### Page extract
Skip to content

API Reference

Module: ramjetio

ramjetio.init()

Initialize RAMJET. This is the recommended way to start using RAMJET.

ramjetio.init(
    api_key: str = None,        # API key (default: from RAMJET_API_KEY env var)
    cache_path: str = None,     # Cache directory (default: /tmp/ramjet_cache)
    cache_size: str = None,     # Max cache size (default: 100GB)
    port: int = None,           # Cache server port (default: 9000)
    auto_start_server: bool = True,  # Start cache server automatically
)

What it does: 1. Reads configuration from environment/arguments 2. Connects to RAMJET dashboard 3. Registers this node 4. Starts local cache server (if auto_start_server=True) 5. Starts background heartbeat/metrics thread

Example:

import ramjetio

# Simple (uses env vars)
ramjetio.init()

# With explicit config
ramjetio.init(
    api_key="ramjet_abc123",
    cache_size="500GB",
    port=9001,
)


ramjetio.CachedDataset

PyTorch Dataset wrapper with distributed caching.

ramjetio.CachedDataset(
    dataset: Dataset,                    # Original PyTorch dataset
    cache: DistributedCache = None,      # Cache instance (default: global cache)
    key_fn: Callable[[int], str] = None, # Key generation function
    cache_on_miss: bool = True,          # Cache items on miss
    ttl: int = None,                     # Time-to-live in seconds
    transform_before_cache: Callable = None,  # Transform to apply before caching
)

Example:

from torch.utils.data import DataLoader
import ramjetio

ramjetio.init()

# Basic usage
dataset = ramjetio.CachedDataset(YourDataset())

# With custom key function
dataset = ramjetio.CachedDataset(
    YourDataset(),
    key_fn=lambda idx: f"sample_{idx}_v2",
    ttl=86400,  # 24 hours
)

loader = DataLoader(dataset, batch_size=32)

Methods: - get_cache_stats() -> dict — Get hit/miss statistics - reset_stats() — Reset statistics counters


ramjetio.DistributedCache

Low-level cache client.

ramjetio.DistributedCache(
    nodes: List[str] = None,  # Node addresses (default: from dashboard)
    timeout: float = 30.0,    # Request timeout
    retry_attempts: int = 3,  # Retry failed requests
)

Methods:

cache = ramjetio.DistributedCache()

### Requirement A
Copy out the records word for word, beginning with their first line and continuing through the line that contains "title 2 CORINTHIANS 4 [206, 124, 1752, 787]".

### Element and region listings
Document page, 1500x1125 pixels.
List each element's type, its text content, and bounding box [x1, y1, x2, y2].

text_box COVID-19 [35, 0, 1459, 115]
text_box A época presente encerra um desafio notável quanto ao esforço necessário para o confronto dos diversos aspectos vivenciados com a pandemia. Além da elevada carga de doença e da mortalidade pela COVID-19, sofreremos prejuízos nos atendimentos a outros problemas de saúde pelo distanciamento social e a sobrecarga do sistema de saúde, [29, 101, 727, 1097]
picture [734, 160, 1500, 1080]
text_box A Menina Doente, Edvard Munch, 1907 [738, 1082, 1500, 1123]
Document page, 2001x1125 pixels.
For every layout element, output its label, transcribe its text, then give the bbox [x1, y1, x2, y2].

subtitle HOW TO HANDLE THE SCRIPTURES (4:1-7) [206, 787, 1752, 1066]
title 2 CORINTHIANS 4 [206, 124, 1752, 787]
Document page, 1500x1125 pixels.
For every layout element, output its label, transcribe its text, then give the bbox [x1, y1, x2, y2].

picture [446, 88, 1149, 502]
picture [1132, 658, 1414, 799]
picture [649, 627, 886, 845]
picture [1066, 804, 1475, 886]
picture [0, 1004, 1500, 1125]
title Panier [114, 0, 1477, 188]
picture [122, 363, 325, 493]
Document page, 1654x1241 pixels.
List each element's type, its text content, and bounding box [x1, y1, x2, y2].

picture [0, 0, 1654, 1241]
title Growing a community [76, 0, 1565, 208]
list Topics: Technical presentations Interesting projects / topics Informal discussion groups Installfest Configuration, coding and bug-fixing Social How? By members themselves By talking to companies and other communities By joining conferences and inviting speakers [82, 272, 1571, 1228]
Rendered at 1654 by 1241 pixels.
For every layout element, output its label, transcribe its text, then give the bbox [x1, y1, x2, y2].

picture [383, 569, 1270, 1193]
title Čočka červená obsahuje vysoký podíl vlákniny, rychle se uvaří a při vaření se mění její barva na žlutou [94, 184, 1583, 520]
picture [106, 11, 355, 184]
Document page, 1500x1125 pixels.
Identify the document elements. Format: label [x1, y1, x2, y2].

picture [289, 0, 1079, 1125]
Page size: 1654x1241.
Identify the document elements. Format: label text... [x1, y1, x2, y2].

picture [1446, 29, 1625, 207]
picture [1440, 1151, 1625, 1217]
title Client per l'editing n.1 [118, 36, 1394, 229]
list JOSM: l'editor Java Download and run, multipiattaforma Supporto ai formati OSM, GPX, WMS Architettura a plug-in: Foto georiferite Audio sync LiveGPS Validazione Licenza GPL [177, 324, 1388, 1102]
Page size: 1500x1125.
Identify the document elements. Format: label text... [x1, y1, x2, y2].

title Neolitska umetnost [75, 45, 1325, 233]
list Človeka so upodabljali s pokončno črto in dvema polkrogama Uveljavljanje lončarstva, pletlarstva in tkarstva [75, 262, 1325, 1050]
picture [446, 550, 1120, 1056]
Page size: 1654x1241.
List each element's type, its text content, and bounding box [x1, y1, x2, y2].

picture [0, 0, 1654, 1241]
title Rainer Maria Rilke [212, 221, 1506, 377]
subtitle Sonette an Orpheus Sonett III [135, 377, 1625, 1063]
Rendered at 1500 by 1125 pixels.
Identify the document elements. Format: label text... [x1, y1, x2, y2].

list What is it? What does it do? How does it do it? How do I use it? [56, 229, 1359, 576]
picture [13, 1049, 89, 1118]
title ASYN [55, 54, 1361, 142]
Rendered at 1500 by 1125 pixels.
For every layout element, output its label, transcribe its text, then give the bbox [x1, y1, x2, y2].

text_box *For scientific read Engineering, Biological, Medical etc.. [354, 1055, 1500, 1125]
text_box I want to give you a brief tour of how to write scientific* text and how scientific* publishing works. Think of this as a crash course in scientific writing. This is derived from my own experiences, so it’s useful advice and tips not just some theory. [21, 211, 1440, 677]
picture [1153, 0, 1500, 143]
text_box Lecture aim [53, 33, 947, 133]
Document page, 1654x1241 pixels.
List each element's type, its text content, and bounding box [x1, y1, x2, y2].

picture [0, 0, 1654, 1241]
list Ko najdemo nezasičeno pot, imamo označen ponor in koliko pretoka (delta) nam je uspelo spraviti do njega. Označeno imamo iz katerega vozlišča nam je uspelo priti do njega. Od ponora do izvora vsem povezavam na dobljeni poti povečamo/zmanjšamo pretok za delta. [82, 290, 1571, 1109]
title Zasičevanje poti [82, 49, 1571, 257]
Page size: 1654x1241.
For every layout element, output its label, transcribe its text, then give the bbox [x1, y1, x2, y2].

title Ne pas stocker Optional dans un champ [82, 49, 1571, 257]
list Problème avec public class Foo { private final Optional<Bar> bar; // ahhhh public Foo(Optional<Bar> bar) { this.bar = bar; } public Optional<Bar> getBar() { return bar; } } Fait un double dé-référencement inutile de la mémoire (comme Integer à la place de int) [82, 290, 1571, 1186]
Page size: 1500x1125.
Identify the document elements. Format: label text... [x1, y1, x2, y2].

### Requirement B
List every parameter of ramjetio.init() shown in the RAMJET API reference.

### Full answer A
Document page, 1500x1125 pixels.
List each element's type, its text content, and bounding box [x1, y1, x2, y2].

text_box COVID-19 [35, 0, 1459, 115]
text_box A época presente encerra um desafio notável quanto ao esforço necessário para o confronto dos diversos aspectos vivenciados com a pandemia. Além da elevada carga de doença e da mortalidade pela COVID-19, sofreremos prejuízos nos atendimentos a outros problemas de saúde pelo distanciamento social e a sobrecarga do sistema de saúde, [29, 101, 727, 1097]
picture [734, 160, 1500, 1080]
text_box A Menina Doente, Edvard Munch, 1907 [738, 1082, 1500, 1123]
Document page, 2001x1125 pixels.
For every layout element, output its label, transcribe its text, then give the bbox [x1, y1, x2, y2].

subtitle HOW TO HANDLE THE SCRIPTURES (4:1-7) [206, 787, 1752, 1066]
title 2 CORINTHIANS 4 [206, 124, 1752, 787]

### Full answer B
api_key
cache_path
cache_size
port
auto_start_server